Reproduce the entries that follow verbatim, down to the final line.

(Excerpts from a dataset)
—————

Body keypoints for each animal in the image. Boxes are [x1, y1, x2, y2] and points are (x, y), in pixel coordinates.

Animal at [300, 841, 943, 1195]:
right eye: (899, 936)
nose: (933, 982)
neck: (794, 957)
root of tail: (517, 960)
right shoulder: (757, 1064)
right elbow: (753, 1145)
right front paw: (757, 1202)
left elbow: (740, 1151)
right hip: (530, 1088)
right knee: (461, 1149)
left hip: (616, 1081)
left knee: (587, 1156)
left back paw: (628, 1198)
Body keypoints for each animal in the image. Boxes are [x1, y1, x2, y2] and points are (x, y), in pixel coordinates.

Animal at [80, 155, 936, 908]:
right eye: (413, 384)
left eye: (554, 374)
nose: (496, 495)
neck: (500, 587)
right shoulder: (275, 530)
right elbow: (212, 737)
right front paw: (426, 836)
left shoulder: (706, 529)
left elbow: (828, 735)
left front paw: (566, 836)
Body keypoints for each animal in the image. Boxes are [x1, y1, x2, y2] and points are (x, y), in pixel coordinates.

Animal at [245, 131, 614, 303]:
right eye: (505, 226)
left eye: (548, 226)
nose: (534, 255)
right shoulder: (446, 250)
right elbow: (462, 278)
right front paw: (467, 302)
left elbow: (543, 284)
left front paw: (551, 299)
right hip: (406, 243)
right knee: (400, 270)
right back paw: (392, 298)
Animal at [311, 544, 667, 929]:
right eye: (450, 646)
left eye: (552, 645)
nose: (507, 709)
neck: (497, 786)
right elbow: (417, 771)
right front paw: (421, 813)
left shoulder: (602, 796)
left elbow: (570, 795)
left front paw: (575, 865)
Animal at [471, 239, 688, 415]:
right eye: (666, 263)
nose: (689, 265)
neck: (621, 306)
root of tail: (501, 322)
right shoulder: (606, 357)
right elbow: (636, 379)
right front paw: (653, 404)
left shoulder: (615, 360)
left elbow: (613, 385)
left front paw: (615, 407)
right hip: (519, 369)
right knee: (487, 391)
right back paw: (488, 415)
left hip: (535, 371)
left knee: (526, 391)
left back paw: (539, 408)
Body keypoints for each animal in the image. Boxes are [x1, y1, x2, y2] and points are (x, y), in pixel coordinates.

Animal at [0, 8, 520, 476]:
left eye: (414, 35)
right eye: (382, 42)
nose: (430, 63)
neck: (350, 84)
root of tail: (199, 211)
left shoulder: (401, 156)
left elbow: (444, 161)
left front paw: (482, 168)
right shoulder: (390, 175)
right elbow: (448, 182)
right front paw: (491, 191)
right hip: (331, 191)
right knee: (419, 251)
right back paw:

—————

• [TASK RESPONSE]
Body keypoints for each animal in the image. Boxes are [x1, y1, x2, y2] and points are (x, y), in pixel coordinates.

Animal at [300, 841, 943, 1195]:
right eye: (899, 936)
nose: (933, 982)
neck: (794, 957)
root of tail: (517, 960)
right shoulder: (757, 1064)
right elbow: (753, 1145)
right front paw: (757, 1202)
left elbow: (740, 1151)
right hip: (530, 1088)
right knee: (461, 1149)
left hip: (616, 1081)
left knee: (587, 1156)
left back paw: (628, 1198)
Body keypoints for each animal in the image. Boxes are [x1, y1, x2, y2] and points are (x, y), in pixel coordinates.

Animal at [80, 155, 936, 908]:
right eye: (413, 384)
left eye: (554, 374)
nose: (496, 495)
neck: (500, 587)
right shoulder: (275, 530)
right elbow: (212, 737)
right front paw: (426, 836)
left shoulder: (706, 529)
left elbow: (828, 735)
left front paw: (566, 836)
Body keypoints for each animal in the image. Boxes are [x1, y1, x2, y2] and points are (x, y), in pixel coordinates.

Animal at [245, 131, 614, 303]:
right eye: (505, 226)
left eye: (548, 226)
nose: (534, 255)
right shoulder: (446, 250)
right elbow: (462, 278)
right front paw: (467, 302)
left elbow: (543, 284)
left front paw: (551, 299)
right hip: (406, 243)
right knee: (400, 270)
right back paw: (392, 298)
Animal at [311, 544, 667, 929]:
right eye: (450, 646)
left eye: (552, 645)
nose: (507, 709)
neck: (497, 786)
right elbow: (417, 771)
right front paw: (421, 813)
left shoulder: (602, 796)
left elbow: (570, 795)
left front paw: (575, 865)
Animal at [471, 239, 688, 415]:
right eye: (666, 263)
nose: (689, 265)
neck: (621, 306)
root of tail: (501, 322)
right shoulder: (606, 357)
right elbow: (636, 379)
right front paw: (653, 404)
left shoulder: (615, 360)
left elbow: (613, 385)
left front paw: (615, 407)
right hip: (519, 369)
right knee: (487, 391)
right back paw: (488, 415)
left hip: (535, 371)
left knee: (526, 391)
left back paw: (539, 408)
Body keypoints for each animal in the image. Boxes are [x1, y1, x2, y2] and points are (x, y), in pixel coordinates.

Animal at [0, 8, 520, 476]:
left eye: (414, 35)
right eye: (382, 42)
nose: (430, 63)
neck: (350, 84)
root of tail: (199, 211)
left shoulder: (401, 156)
left elbow: (444, 161)
left front paw: (482, 168)
right shoulder: (390, 175)
right elbow: (448, 182)
right front paw: (491, 191)
right hip: (331, 191)
right knee: (419, 251)
right back paw:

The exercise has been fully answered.